Les propos du sélectionneur autrichien résonnent comme une capitulation voilée. Quand un homme habitué à évaluer des talents sur le terrain sort du silence, c'est qu'il ne peut plus contenir son admiration. Ou sa crainte. Probablement les deux. Völler a vu Haaland émerger, Sane s'imposer, Mbappe chambouler le jeu. Il sait reconnaître une mutation quand elle se produit.

Le timing de ces déclarations n'est pas anodin. Elles interviennent après une semaine où Yamal continue sa progression exponentielle. Pas un sommet rocheux qu'on atteint puis où l'on plafonne, mais une ascension qui semble sans fins. Les vieux briscards du foot, ceux qui ont vu les Zidane et les Figo à leurs débuts, trouvent dans ses gestes une dimension familière rassurante. Il possède les ingrédients. Tous.

Ce qu'on ignore encore, c'est la capacité de Yamal à digérer la pression grandissante. Les pronostics que l'on formula sur lui avant ses vingt ans pourraient devenir des chaînes. Le football est rempli de prophéties qui ont écrasé leurs sujets. Mais il y a aussi des exceptions. Des joueurs qui grandissent vraiment avec le poids des attentes. Messi fut l'un d'eux. Ronaldo un autre.

Reste que pour l'instant, Yamal compose un symphonie sans fausse note. Ses dribbles ne sont pas des calculs informatisés mais des élans naturels. Ses passes décisives semblent surgir du néant. Et quand il shoote, c'est comme si la trajectoire était gravée d'avance.

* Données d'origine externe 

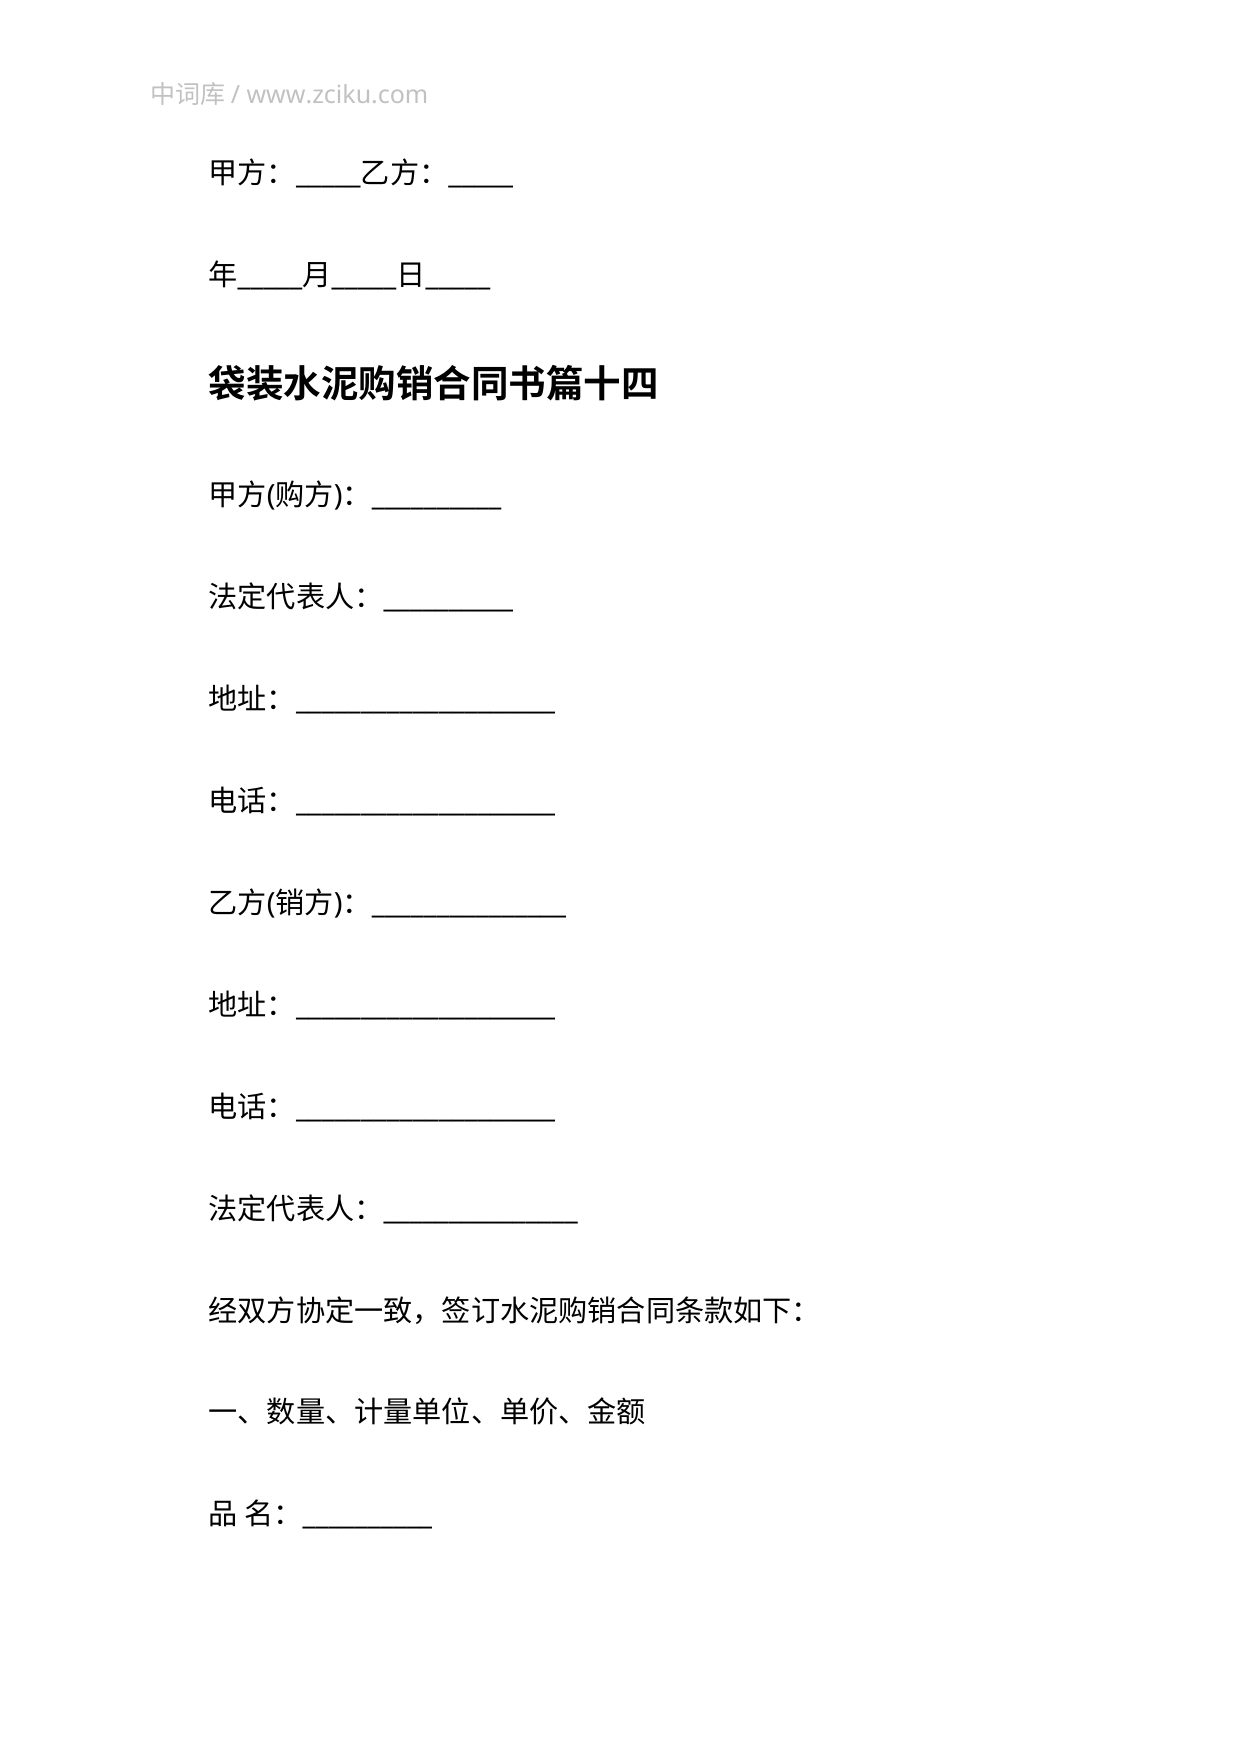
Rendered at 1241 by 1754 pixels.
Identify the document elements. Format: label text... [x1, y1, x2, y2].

text 电话：____________________ [150, 1083, 1090, 1126]
text 甲方：_____乙方：_____ [150, 150, 1090, 192]
text 品 名：__________ [150, 1491, 1090, 1533]
text 法定代表人：__________ [150, 573, 1090, 616]
text 甲方(购方)：__________ [150, 471, 1090, 514]
text 法定代表人：_______________ [150, 1185, 1090, 1228]
text 乙方(销方)：_______________ [150, 879, 1090, 922]
text 袋装水泥购销合同书篇十四 [150, 354, 1090, 408]
text 年_____月_____日_____ [150, 252, 1090, 294]
text 地址：____________________ [150, 981, 1090, 1024]
text 地址：____________________ [150, 675, 1090, 718]
text 电话：____________________ [150, 777, 1090, 820]
text 一、数量、计量单位、单价、金额 [150, 1389, 1090, 1431]
text 经双方协定一致，签订水泥购销合同条款如下： [150, 1287, 1090, 1329]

À dix-huit ans. À dix-huit ans, répétons-le.

L'Autriche vient de donner ce que peu les sélectionneurs confessent publiquement : leur incapacité croissante à contenir ce qui s'annonce comme une domination générationnelle. Pas juste une grande carrière. Une vraie rédemption du foot européen, celui qui attendait une voix nouvelle depuis que les éternels tiennent le devant de la scène. Yamal pourrait bien être cette voix. Et contrairement aux promesses habituelles du marketing sportif, celle-ci chante juste.